Nous pensons tout savoir de la vie des grands hommes. Leurs mœurs, leurs sentiments, leurs petites misères, soit tout ce qui fait les délices des biographes, métier bien inutile au demeurant. Pour éviter ces travers de lecture, il faut un peu plus de caractère. Où alors raconter l’insupportable. Octave Mirbeau s’y employa dans La Mort de Balzac. Il écrivit bravement son histoire, inconscient des déboires à venir (la comtesse Mniszech s’étouffa en lisant ces pages sur sa mère, Mme Hanska, folâtrant avec le peintre Jean Gigoux alors que Balzac se mourait dans la chambre d’à côté). Il commente et s’exclame devant cet abandon, bien des années après les événements que le peintre lui rapporta.
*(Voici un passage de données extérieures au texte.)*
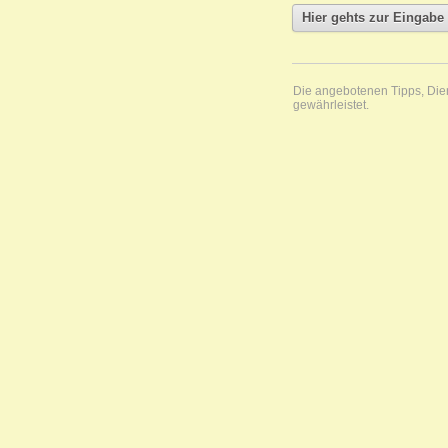
Die angebotenen Tipps, Diens
gewährleistet.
Nous voilà en 1849. Le couple revient de Russie. L’orage gronde dès leur arrivée en terre de France : l’épisode tragique relaté ici du serviteur pris d’une crise de démence et mettant sans dessus dessous la maison qui devait les accueillir. Une année seulement de vie commune, passée en déménagements, meublée de vides, et, soyons juste, avec bris de vaisselle. Car entre l’idéal des années de correspondances, ne se voyant qu’à quatre reprises entre 1833 et 1848, et la vie conjugale, entre ces deux fortes têtes, le fossé est immense. La tête pleine de chimères, Mme de Balzac sentait, à la simple vue de son mari, grandir en elle le génie de la création. Quand lui notait que « le mariage est un véritable duel où pour triompher de son adversaire il faut une attention de tous les moments ». Relevons toutefois (un nouveau crédit apporté à cette œuvre inépuisable) que les mariages heureux ne sont pas monnaie courante dans La Comédie humaine. Pas plus que l’éloge des femmes adultères, activité fortement réprimée par un homme qui vit en celle qui fut sa femme (sorte d’OPA avant l’heure) la meilleure affaire à conclure de sa vie. Et si rien ne lui avait échappé de ses turpitudes, en ses ultimes instants, il eut l’élégance de se taire. Cette fois sans colère. Et définitivement.